- **Extract provided**
────────────────────
= Franklin (class) =

English feudal social class

In the Kingdom of England from the 12th to 15th centuries, a franklin was a member of a certain social class or rank. In the Middle English period, a franklin was simply a freeman; that is, a man who was not a serf. In the feudal system under which people were tied to land which they did not own (or "own directly", etc.), serfs were in bondage to a member of the nobility who owned that land. The surname "Fry", derived from the Old English "frig" ("free born"), indicates a similar social origin.

The meaning of the word "franklin" evolved to mean a freeholder; that is, one who holds title to real property in fee simple. In the 14th and 15th centuries, franklin was "the designation of a class of landowners ranking next below the landed gentry".

With the definite end of feudalism, this social class disappeared as a distinct entity. The legal provisions for "a free man" were applied to the general population. The memory of that class was preserved in the use of "Franklin" as a surname.
────────────────────
[Saved entries]
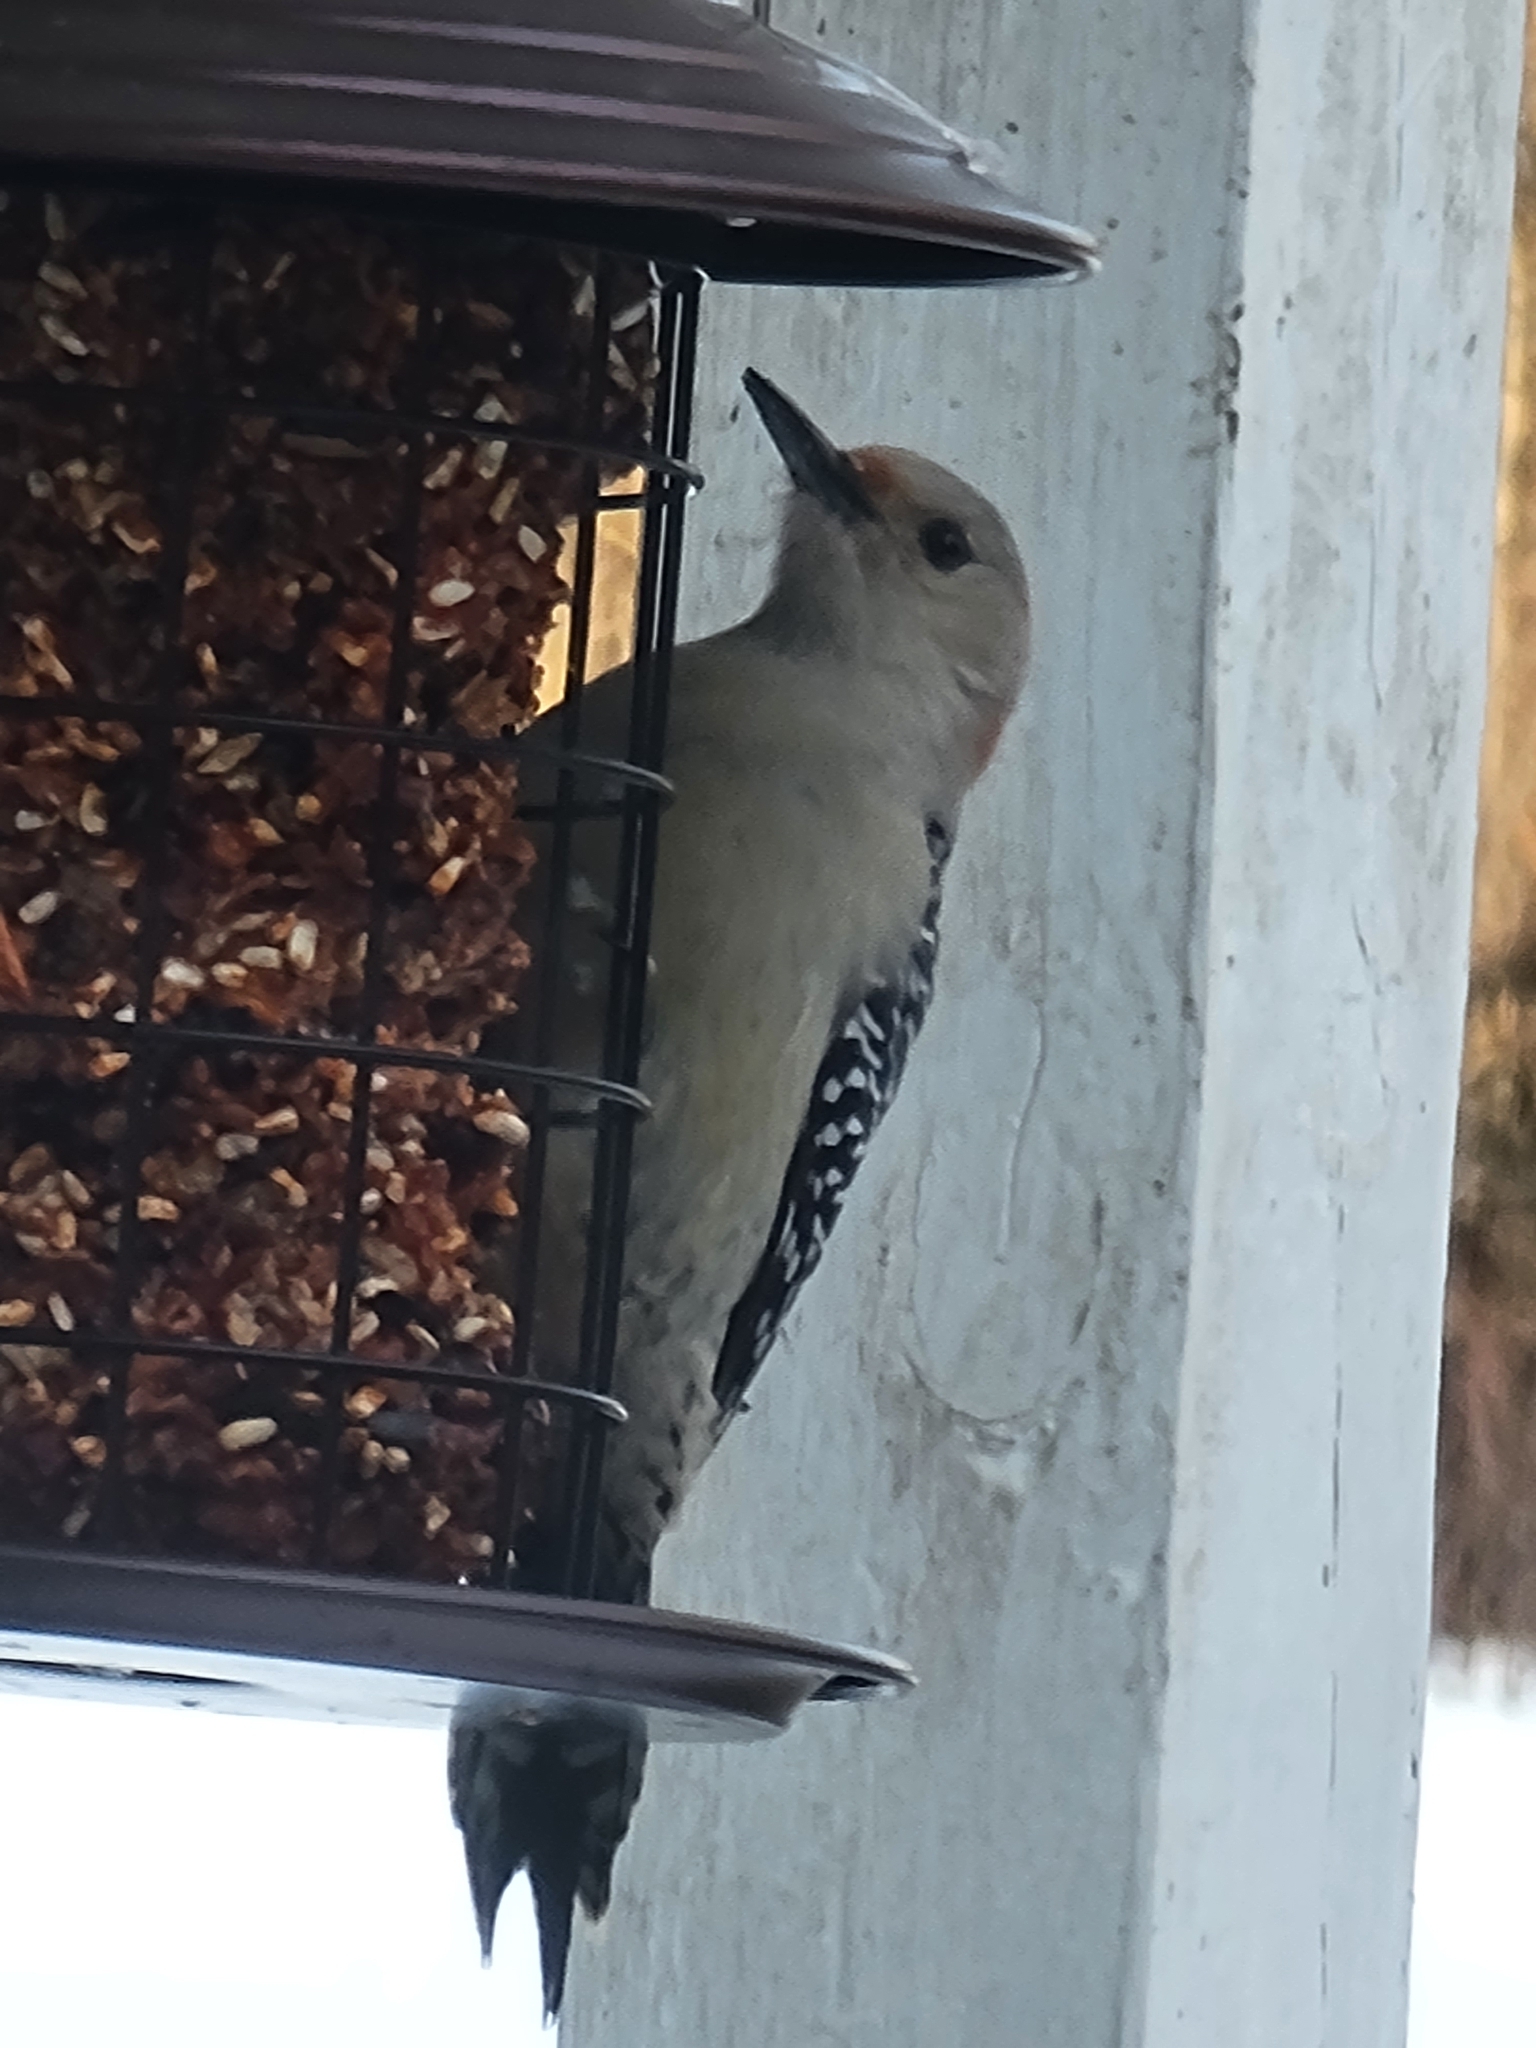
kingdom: Animalia
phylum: Chordata
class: Aves
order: Piciformes
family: Picidae
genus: Melanerpes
────────────────────
- **Problem A**
In the franklin article, what was "franklin" the designation of in the 14th and 15th centuries?
- **Problem B**
List each meaning of the word "franklin" that the franklin article gives, starting with the Middle English period.
- **Problem C**
Using the franklin article, decide whether each statement agrees with it: (i) The surname "Fry" comes from an Old English word meaning "free born." (ii) Serfs owned the land they were tied to. (iii) The franklin class survived as a distinct entity after feudalism ended.

- **Your solution A**
A class of landowners ranking next below the landed gentry.

- **Your solution B**
- A freeman, that is, a man who was not a serf
- A freeholder, that is, one who holds title to real property in fee simple
- A class of landowners ranking next below the landed gentry

- **Your solution C**
(i) Yes: "derived from the Old English "frig" ("free born")"
(ii) No: "people were tied to land which they did not own"
(iii) No: "this social class disappeared as a distinct entity"